*** Study material ***
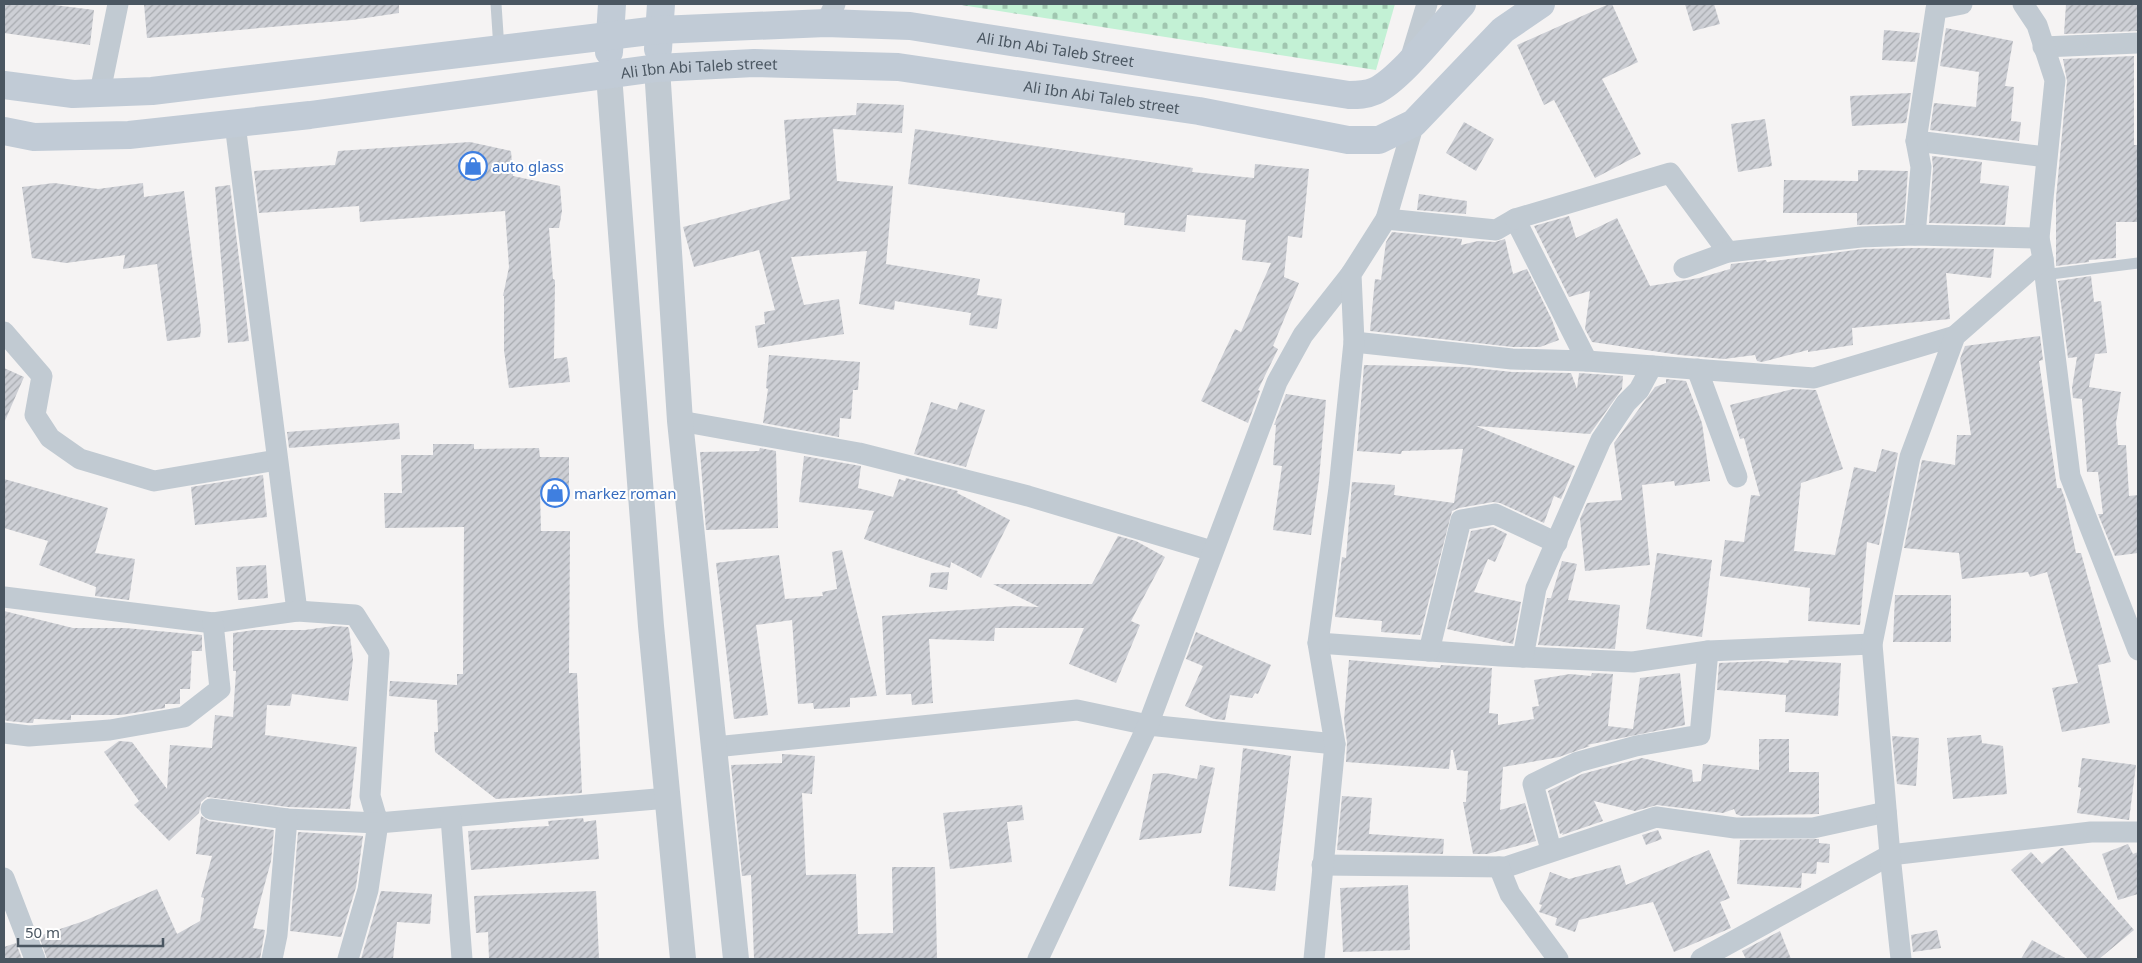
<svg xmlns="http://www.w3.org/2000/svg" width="2142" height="963" font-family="'Noto Sans',sans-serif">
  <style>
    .cemetery { fill: url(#cemetery-stones) }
    .building { fill: url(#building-hatch) }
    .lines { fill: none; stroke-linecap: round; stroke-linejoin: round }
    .service { stroke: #c1cad2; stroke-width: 11 }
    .minor { stroke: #c1cad2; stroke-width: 21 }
    .tertiary { stroke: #c1cad2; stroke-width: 26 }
    .secondary { stroke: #c1cbd6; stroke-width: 28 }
    .labels { text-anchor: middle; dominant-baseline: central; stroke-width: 4; stroke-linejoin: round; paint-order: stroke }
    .street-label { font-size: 15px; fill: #4a5661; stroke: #fff }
    .shop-label { font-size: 15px; fill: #366cbe; stroke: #fff; text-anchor: start }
  </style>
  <defs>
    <pattern id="cemetery-stones" width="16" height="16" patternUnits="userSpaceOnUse" patternTransform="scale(1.25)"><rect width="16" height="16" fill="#c3f1d5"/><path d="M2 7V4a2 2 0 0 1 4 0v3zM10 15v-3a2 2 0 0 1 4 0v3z" fill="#a0c6b0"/></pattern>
    <pattern id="building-hatch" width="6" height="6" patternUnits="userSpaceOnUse" patternTransform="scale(1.25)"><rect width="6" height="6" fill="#cdcfd5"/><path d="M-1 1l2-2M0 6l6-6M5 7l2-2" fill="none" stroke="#a8abb0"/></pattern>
  </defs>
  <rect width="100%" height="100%" fill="#f5f3f3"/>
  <polygon class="cemetery" points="955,4 1395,4 1376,70"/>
  <g class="building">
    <polygon points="4,4 47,4 94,10 90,45 4,33"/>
    <polygon points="144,4 399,4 399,13 352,20 147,38"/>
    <polygon points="1609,4 1612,4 1638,62 1602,79 1641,154 1595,178 1554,100 1544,105 1517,45"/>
    <polygon points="1685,4 1714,4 1720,24 1693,31"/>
    <polygon points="2066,4 2138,4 2138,31 2064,34"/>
    <polygon points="1946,28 2013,41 2005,86 2014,87 2011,121 2021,122 2019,141 1930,130 1934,103 1976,107 1979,72 1940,66"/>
    <polygon points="1884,30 1920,33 1915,62 1882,60"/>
    <polygon points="2134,56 2134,145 2138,145 2138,222 2116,222 2116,258 2089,260 2089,262 2056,266 2056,198 2067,81 2063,59"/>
    <polygon points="1911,93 1906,123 1852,126 1850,96"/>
    <polygon points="857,103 904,105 902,133 833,129 837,181 893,186 886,264 980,279 977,295 1002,299 997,329 969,325 971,313 895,301 894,310 859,304 867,251 791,257 804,305 839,299 844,334 758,348 755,326 765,324 764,312 775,310 759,250 694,267 683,227 790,199 784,120 856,115"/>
    <polygon points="1765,119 1772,166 1738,172 1731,124"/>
    <polygon points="1464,122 1494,139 1476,171 1446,153"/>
    <polygon points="915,129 1193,168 1192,172 1254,178 1255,164 1309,169 1302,238 1288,236 1284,277 1299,283 1273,346 1278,349 1258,390 1260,391 1248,423 1201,401 1235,329 1241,332 1271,263 1242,260 1246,220 1187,215 1185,232 1124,225 1125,213 908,184"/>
    <polygon points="470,142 511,151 513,176 560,186 562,211 559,228 549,228 553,279 555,280 554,359 567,357 570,382 509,388 504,350 504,296 503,296 509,267 505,211 360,222 359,206 259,213 254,171 335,165 338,151"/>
    <polygon points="1932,156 1982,162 1980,183 2009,186 2005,225 1929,223 1933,168"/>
    <polygon points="1858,170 1908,171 1904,223 1857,225 1857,213 1783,213 1784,180 1858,181"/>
    <polygon points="54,183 98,189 143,183 144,197 184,191 201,329 200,337 167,341 157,264 123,269 125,255 66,263 32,258 22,187"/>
    <polygon points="230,185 249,341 228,343 215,187"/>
    <polygon points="1419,194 1467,201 1466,214 1417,210"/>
    <polygon points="1569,216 1576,238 1617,218 1650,286 1699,278 1730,269 1731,264 1766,260 1767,262 1862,249 1915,248 1994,249 1991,278 1946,273 1950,319 1852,328 1853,345 1808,352 1808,350 1762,362 1757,361 1755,355 1724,359 1680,355 1592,342 1585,329 1590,291 1569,297 1534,226"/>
    <polygon points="1392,232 1462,239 1461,245 1478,241 1495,242 1505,239 1513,274 1527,269 1552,320 1559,340 1540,347 1513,347 1370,331 1375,279 1381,280 1386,242"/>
    <polygon points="2091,276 2094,302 2101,301 2107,353 2095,354 2089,387 2121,392 2116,423 2118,445 2126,445 2129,496 2138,495 2138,553 2115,556 2098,514 2103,514 2098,472 2087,472 2082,399 2073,398 2072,388 2077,357 2068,358 2058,281"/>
    <polygon points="2040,336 2043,360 2039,361 2057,488 2061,488 2065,499 2076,553 2081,553 2111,662 2098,665 2110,723 2062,732 2052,688 2078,683 2047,572 2030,577 2028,572 1962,579 1959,553 1904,548 1922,460 1955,465 1957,435 1971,435 1960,359 1965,346"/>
    <polygon points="769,355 860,362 858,390 853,390 851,419 840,418 839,437 763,423 768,389 766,388"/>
    <polygon points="1364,365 1466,367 1512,372 1571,373 1577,389 1579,373 1623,376 1622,389 1590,434 1476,426 1575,466 1561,499 1554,496 1544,523 1500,503 1493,502 1459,508 1452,511 1420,635 1381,632 1382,621 1335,617 1342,557 1346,558 1352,482 1395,485 1394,495 1454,503 1463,449 1402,451 1401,454 1357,451"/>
    <polygon points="4,368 24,377 4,423"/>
    <polygon points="1666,379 1686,381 1702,423 1710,481 1675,486 1674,481 1642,485 1650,565 1585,571 1580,519 1587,503 1622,500 1614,443 1655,387 1666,383"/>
    <polygon points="1793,389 1816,390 1843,469 1801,483 1794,551 1835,555 1854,467 1876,472 1882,449 1898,453 1879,545 1867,542 1860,625 1808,621 1810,588 1720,576 1725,540 1744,542 1751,495 1760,496 1744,438 1740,439 1730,405"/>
    <polygon points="1286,394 1326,400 1319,479 1311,535 1273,530 1282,466 1273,465 1276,425 1274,425"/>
    <polygon points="931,402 957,410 960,402 985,410 966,467 914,454"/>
    <polygon points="399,423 400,439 289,448 287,432"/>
    <polygon points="433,444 474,444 474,449 539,448 540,457 569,457 569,492 540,492 541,531 570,531 569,673 577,673 582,793 496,799 435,752 434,732 438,732 437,700 389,696 390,681 457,685 457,674 463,674 464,527 385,528 384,493 402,493 401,455 433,455"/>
    <polygon points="760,448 776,451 778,528 706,530 700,452 759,451"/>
    <polygon points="804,456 861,466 858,488 893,497 899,479 905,481 906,478 958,491 957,493 1010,520 981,578 951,562 950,568 864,539 874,511 799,502"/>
    <polygon points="263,475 267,517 195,525 191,487"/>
    <polygon points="4,479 108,508 95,553 135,559 129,600 95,596 96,587 39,565 48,541 4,528"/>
    <polygon points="1493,527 1507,534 1495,562 1488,559 1474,592 1521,602 1513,644 1447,629 1471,531"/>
    <polygon points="1118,536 1136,541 1165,557 1131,621 1140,625 1116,683 1069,664 1084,628 995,628 994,641 929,639 933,703 912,705 911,694 886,695 882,616 1015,606 1039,607 993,584 1092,584"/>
    <polygon points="842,550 877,696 850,698 850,707 814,709 813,703 798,704 792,620 756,625 768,715 734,719 716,563 779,555 785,599 823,596 822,592 837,589 832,552"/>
    <polygon points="1657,553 1712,560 1702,637 1646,629"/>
    <polygon points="1562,561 1577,564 1568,600 1620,605 1615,649 1538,645 1547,598 1551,598"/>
    <polygon points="266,565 268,598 238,600 236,567"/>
    <polygon points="949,572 947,590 929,587 931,573"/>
    <polygon points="1895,595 1951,595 1951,642 1893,642"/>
    <polygon points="4,611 73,628 125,628 202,635 202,651 192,651 190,689 180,689 180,704 165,704 165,708 121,715 71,715 71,720 34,719 33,723 29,723 8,721 4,720"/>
    <polygon points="334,626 348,627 349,629 353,659 348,701 292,694 290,706 267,705 265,735 357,747 350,809 288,807 207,797 201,802 199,813 169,841 134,805 139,801 104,752 119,741 132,742 167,789 170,745 212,748 215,715 233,717 236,671 233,671 233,633 254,630 305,630"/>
    <polygon points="1196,632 1271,665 1258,694 1255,693 1252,698 1230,695 1225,720 1214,719 1185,706 1203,666 1186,659"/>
    <polygon points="1349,660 1440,668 1441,665 1492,668 1489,713 1498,714 1498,725 1534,719 1532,707 1539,706 1534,680 1570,674 1591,676 1592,673 1613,674 1608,726 1633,729 1640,678 1680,673 1685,725 1587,745 1590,746 1559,757 1503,767 1500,810 1525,803 1536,841 1487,854 1473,854 1463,802 1466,802 1468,771 1457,770 1453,750 1451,750 1449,769 1346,762 1347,742 1344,720"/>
    <polygon points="1789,660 1841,663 1838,716 1785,712 1786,695 1717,690 1719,663 1765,661 1788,663"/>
    <polygon points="1981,735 1982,743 2003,746 2007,794 1953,799 1947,738"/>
    <polygon points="1892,736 1919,738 1916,786 1897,784"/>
    <polygon points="1759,739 1789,739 1789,772 1819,772 1819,814 1741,816 1736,814 1734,809 1723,813 1657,805 1635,811 1594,801 1603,821 1562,835 1563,833 1560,834 1548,791 1582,774 1642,758 1692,770 1693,782 1701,781 1703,764 1759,770"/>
    <polygon points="1243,748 1291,756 1275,891 1229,886"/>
    <polygon points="782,754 815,756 812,794 802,793 806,875 856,874 858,934 893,933 892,867 935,867 937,959 754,959 751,875 742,876 731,765 782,763"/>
    <polygon points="2082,758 2136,765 2129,820 2077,813 2081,788 2078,787"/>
    <polygon points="1200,765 1215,768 1201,833 1139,840 1153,774 1165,773 1197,779"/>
    <polygon points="1342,796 1372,798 1369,834 1444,839 1443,854 1337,850"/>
    <polygon points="1022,805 1024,820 1007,822 1012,862 950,869 943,813"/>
    <polygon points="201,816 209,821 274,830 271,861 253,928 265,930 260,959 47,959 39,936 84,921 157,889 177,934 200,921 204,898 201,897 212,856 196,854"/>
    <polygon points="583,818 584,822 596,820 599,859 471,870 468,831 549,826 548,821"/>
    <polygon points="1658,830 1662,839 1646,845 1642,835"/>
    <polygon points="298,832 363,836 356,887 341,937 290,931"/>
    <polygon points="1819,839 1819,843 1830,844 1829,863 1817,862 1816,874 1802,873 1801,888 1737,884 1740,840"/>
    <polygon points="2128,844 2133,854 2138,852 2138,894 2118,900 2102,854"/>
    <polygon points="2061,848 2063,848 2134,930 2099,959 2088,959 2011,870 2031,852 2042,864"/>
    <polygon points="1709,850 1730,898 1720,902 1731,928 1674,952 1653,902 1579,920 1575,932 1555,925 1557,918 1539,912 1542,905 1539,904 1550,872 1569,879 1620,865 1626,885"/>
    <polygon points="1408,885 1410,950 1343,952 1340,888"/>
    <polygon points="381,891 432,894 430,924 397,922 393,959 361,959"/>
    <polygon points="596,891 599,959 489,959 488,932 476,933 474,896"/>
    <polygon points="1937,930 1941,948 1913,952 1911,935"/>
    <polygon points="1780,931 1791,959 1746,959 1742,951"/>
    <polygon points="2032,940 2067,959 2021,959"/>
    <polygon points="16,943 22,959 4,959 4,947"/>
  </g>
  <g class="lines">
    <g class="service">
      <polyline points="496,4 499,49"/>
      <polyline points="2043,275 2138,263"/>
    </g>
    <g class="minor">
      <polyline points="826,23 835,4"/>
      <polyline points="2043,47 2138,43"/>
      <polyline points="1410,60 1427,4"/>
      <polyline points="100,92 118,4"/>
      <polyline points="1916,141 2046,157"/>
      <polyline points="1386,219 1496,230 1515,219 1587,361"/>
      <polyline points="1515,219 1670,173 1728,252"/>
      <polyline points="1915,235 1921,167 1916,141 1936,9 1962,4"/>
      <polyline points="2043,259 2070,476 2138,650"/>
      <polyline points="1684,268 1728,252 1861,237 1915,235 2039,238"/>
      <polyline points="4,332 42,376 35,415 50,438 80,459 154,481 277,460"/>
      <polyline points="1354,342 1512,359 1587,361 1814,378 1955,336"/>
      <polyline points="1697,369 1737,477"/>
      <polyline points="680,421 859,453 1028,496 1212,551"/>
      <polyline points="4,597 213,623 297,611 235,124"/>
      <polyline points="297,611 355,615 379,653 370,796 378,823 668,798"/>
      <polyline points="1318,643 1500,656 1633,662 1708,651 1872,644"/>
      <polyline points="1429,651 1461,520 1495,514 1557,543"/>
      <polyline points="1523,657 1536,588 1601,440 1626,403 1639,390 1652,366"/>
      <polyline points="4,733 29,736 110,730 184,717 220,689 213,623"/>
      <polyline points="715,747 1077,710 1148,725 1335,744"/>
      <polyline points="211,809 287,819 378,823 368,890 348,959"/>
      <polyline points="451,818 462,959"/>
      <polyline points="1550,846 1533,784 1578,762 1636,746 1700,735 1708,651"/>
      <polyline points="1322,865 1506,867 1656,817 1735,828 1813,828 1886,812"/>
      <polyline points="1499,867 1510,894 1558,959"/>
      <polyline points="4,878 35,959"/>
      <polyline points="272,959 277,935 287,819"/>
      <polyline points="1038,959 1148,725 1277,382 1303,335 1351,274"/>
      <polyline points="1314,959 1335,744 1318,643 1339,488 1354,342 1351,274 1386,219 1414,123"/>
      <polyline points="1701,959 1890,855 2091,832 2138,832"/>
      <polyline points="1901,959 1890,855 1872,644 1910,457 1955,336 2043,259 2039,238 2055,80 2037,25 2023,4"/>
    </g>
    <g class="tertiary">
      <polyline points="657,68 680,421 736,959"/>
      <polyline points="609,75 651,626 683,959"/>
    </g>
    <g class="secondary">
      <polyline points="658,49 661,4"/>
      <polyline points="609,52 612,4"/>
      <path id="s1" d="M4 85 73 94 152 91 658 30 826 23 910 26 1349 95C1358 95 1366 95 1375 91 1401 79 1441 26 1462 4"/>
      <path id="s2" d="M4 131 34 137 129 135 310 115 657 68 754 63 898 67 1199 111 1348 140H1379L1414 123 1503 30 1541 4"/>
    </g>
  </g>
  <defs>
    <symbol id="shop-ring" viewBox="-11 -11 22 22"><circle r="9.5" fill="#fff" stroke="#3f7fe0" stroke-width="1.5"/><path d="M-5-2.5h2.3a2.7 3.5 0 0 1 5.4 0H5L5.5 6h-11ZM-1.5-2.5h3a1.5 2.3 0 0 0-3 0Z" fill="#3f7fe0"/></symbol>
  </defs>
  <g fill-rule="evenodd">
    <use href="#shop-ring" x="457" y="150" width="32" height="32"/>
    <use href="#shop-ring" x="539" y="477" width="32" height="32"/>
  </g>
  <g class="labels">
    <g class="street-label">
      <text stroke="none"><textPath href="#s1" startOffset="1058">Ali Ibn Abi Taleb Street</textPath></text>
      <text stroke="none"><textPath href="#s2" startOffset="700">Ali Ibn Abi Taleb street</textPath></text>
      <text stroke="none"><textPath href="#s2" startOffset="1105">Ali Ibn Abi Taleb street</textPath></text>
    </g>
    <g class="shop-label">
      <text x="492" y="166">auto glass</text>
      <text x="574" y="493">markez roman</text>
    </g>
  </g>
  <rect width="2142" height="963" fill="none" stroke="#4a5661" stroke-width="10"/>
  <path d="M18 938v8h145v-8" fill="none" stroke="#4a5661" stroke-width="2.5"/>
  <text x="25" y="938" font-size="15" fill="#4a5661" stroke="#ffffff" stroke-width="4" paint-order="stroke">50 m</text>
</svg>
*** End of Study material ***
#### What you have to do
Scan the material above for "lines". Copy every line where it appears.

#### Solution
    .lines { fill: none; stroke-linecap: round; stroke-linejoin: round }
  <g class="lines">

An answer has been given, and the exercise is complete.